Work to be completed: Repeat the listing below in full and exactly, but without its pictures.

Given records:
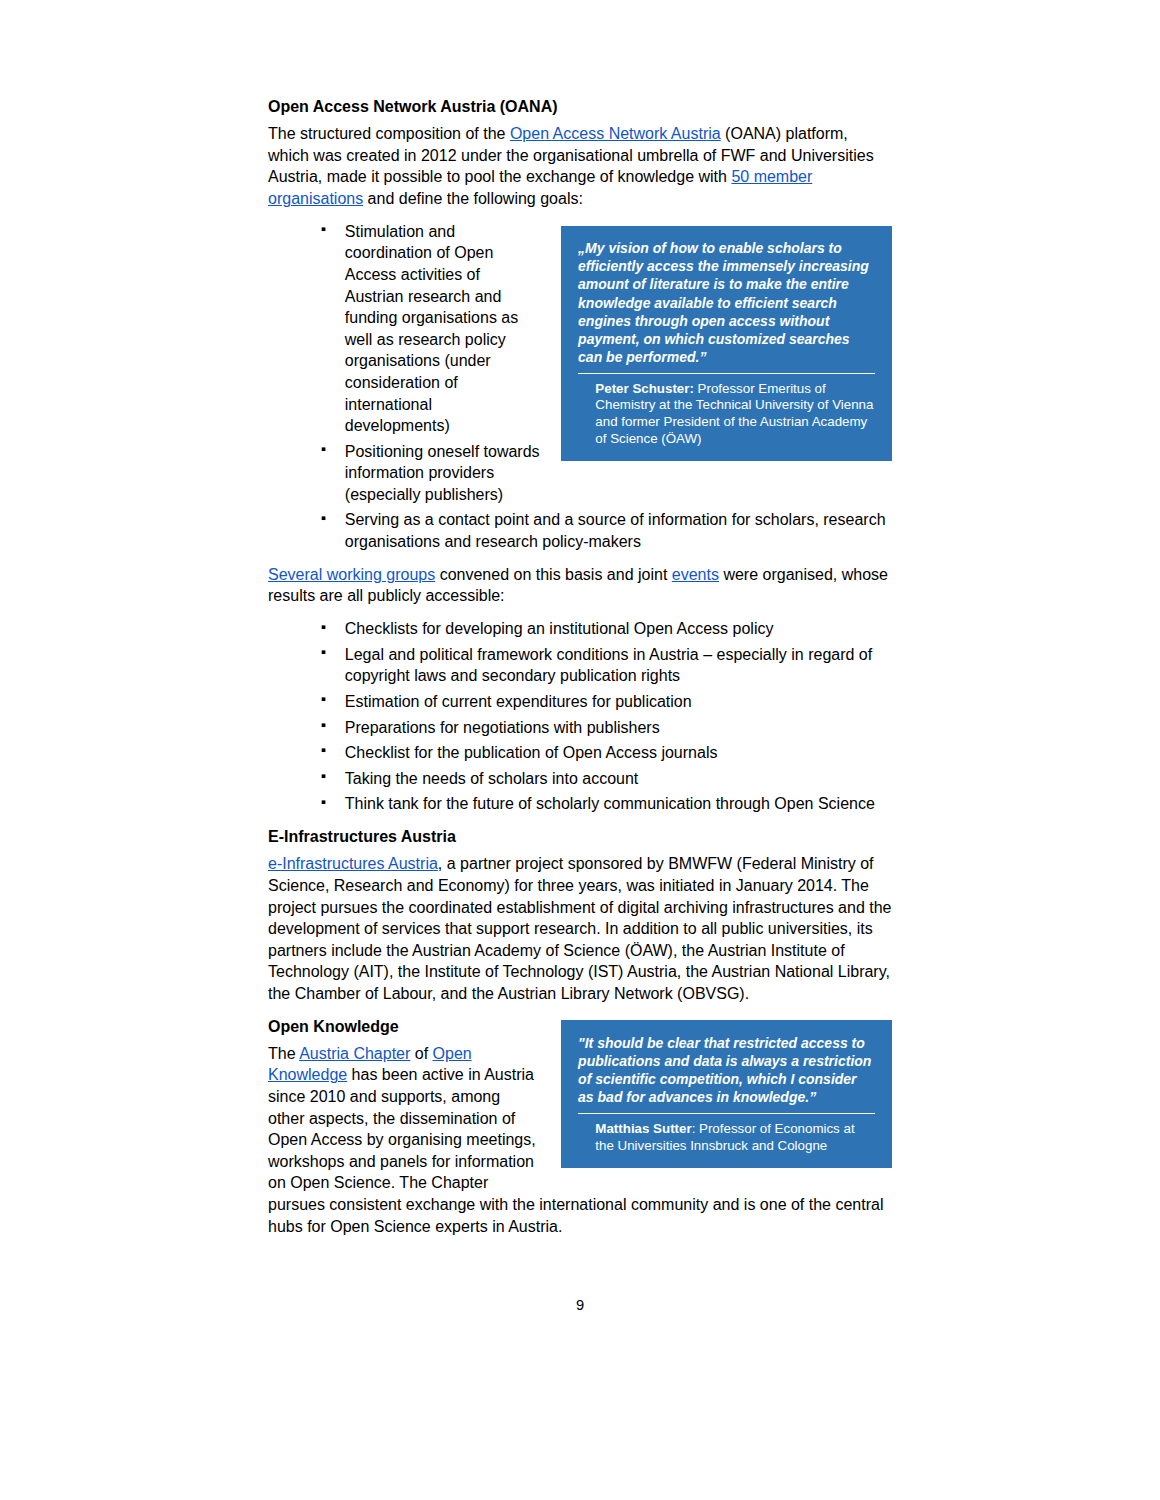Open Access Network Austria (OANA)
The structured composition of the Open Access Network Austria (OANA) platform, which was created in 2012 under the organisational umbrella of FWF and Universities Austria, made it possible to pool the exchange of knowledge with 50 member organisations and define the following goals:
„My vision of how to enable scholars to efficiently access the immensely increasing amount of literature is to make the entire knowledge available to efficient search engines through open access without payment, on which customized searches can be performed.”
Peter Schuster: Professor Emeritus of Chemistry at the Technical University of Vienna and former President of the Austrian Academy of Science (ÖAW)
Stimulation and coordination of Open Access activities of Austrian research and funding organisations as well as research policy organisations (under consideration of international developments)
Positioning oneself towards information providers (especially publishers)
Serving as a contact point and a source of information for scholars, research organisations and research policy-makers
Several working groups convened on this basis and joint events were organised, whose results are all publicly accessible:
Checklists for developing an institutional Open Access policy
Legal and political framework conditions in Austria – especially in regard of copyright laws and secondary publication rights
Estimation of current expenditures for publication
Preparations for negotiations with publishers
Checklist for the publication of Open Access journals
Taking the needs of scholars into account
Think tank for the future of scholarly communication through Open Science
E-Infrastructures Austria
e-Infrastructures Austria, a partner project sponsored by BMWFW (Federal Ministry of Science, Research and Economy) for three years, was initiated in January 2014. The project pursues the coordinated establishment of digital archiving infrastructures and the development of services that support research. In addition to all public universities, its partners include the Austrian Academy of Science (ÖAW), the Austrian Institute of Technology (AIT), the Institute of Technology (IST) Austria, the Austrian National Library, the Chamber of Labour, and the Austrian Library Network (OBVSG).
"It should be clear that restricted access to publications and data is always a restriction of scientific competition, which I consider as bad for advances in knowledge.”
Matthias Sutter: Professor of Economics at the Universities Innsbruck and Cologne
Open Knowledge
The Austria Chapter of Open Knowledge has been active in Austria since 2010 and supports, among other aspects, the dissemination of Open Access by organising meetings, workshops and panels for information on Open Science. The Chapter pursues consistent exchange with the international community and is one of the central hubs for Open Science experts in Austria.
9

The completed task:
Open Access Network Austria (OANA)
The structured composition of the Open Access Network Austria (OANA) platform, which was created in 2012 under the organisational umbrella of FWF and Universities Austria, made it possible to pool the exchange of knowledge with 50 member organisations and define the following goals:
„My vision of how to enable scholars to efficiently access the immensely increasing amount of literature is to make the entire knowledge available to efficient search engines through open access without payment, on which customized searches can be performed.”
Peter Schuster: Professor Emeritus of Chemistry at the Technical University of Vienna and former President of the Austrian Academy of Science (ÖAW)
Stimulation and coordination of Open Access activities of Austrian research and funding organisations as well as research policy organisations (under consideration of international developments)
Positioning oneself towards information providers (especially publishers)
Serving as a contact point and a source of information for scholars, research organisations and research policy-makers
Several working groups convened on this basis and joint events were organised, whose results are all publicly accessible:
Checklists for developing an institutional Open Access policy
Legal and political framework conditions in Austria – especially in regard of copyright laws and secondary publication rights
Estimation of current expenditures for publication
Preparations for negotiations with publishers
Checklist for the publication of Open Access journals
Taking the needs of scholars into account
Think tank for the future of scholarly communication through Open Science
E-Infrastructures Austria
e-Infrastructures Austria, a partner project sponsored by BMWFW (Federal Ministry of Science, Research and Economy) for three years, was initiated in January 2014. The project pursues the coordinated establishment of digital archiving infrastructures and the development of services that support research. In addition to all public universities, its partners include the Austrian Academy of Science (ÖAW), the Austrian Institute of Technology (AIT), the Institute of Technology (IST) Austria, the Austrian National Library, the Chamber of Labour, and the Austrian Library Network (OBVSG).
"It should be clear that restricted access to publications and data is always a restriction of scientific competition, which I consider as bad for advances in knowledge.”
Matthias Sutter: Professor of Economics at the Universities Innsbruck and Cologne
Open Knowledge
The Austria Chapter of Open Knowledge has been active in Austria since 2010 and supports, among other aspects, the dissemination of Open Access by organising meetings, workshops and panels for information on Open Science. The Chapter pursues consistent exchange with the international community and is one of the central hubs for Open Science experts in Austria.
9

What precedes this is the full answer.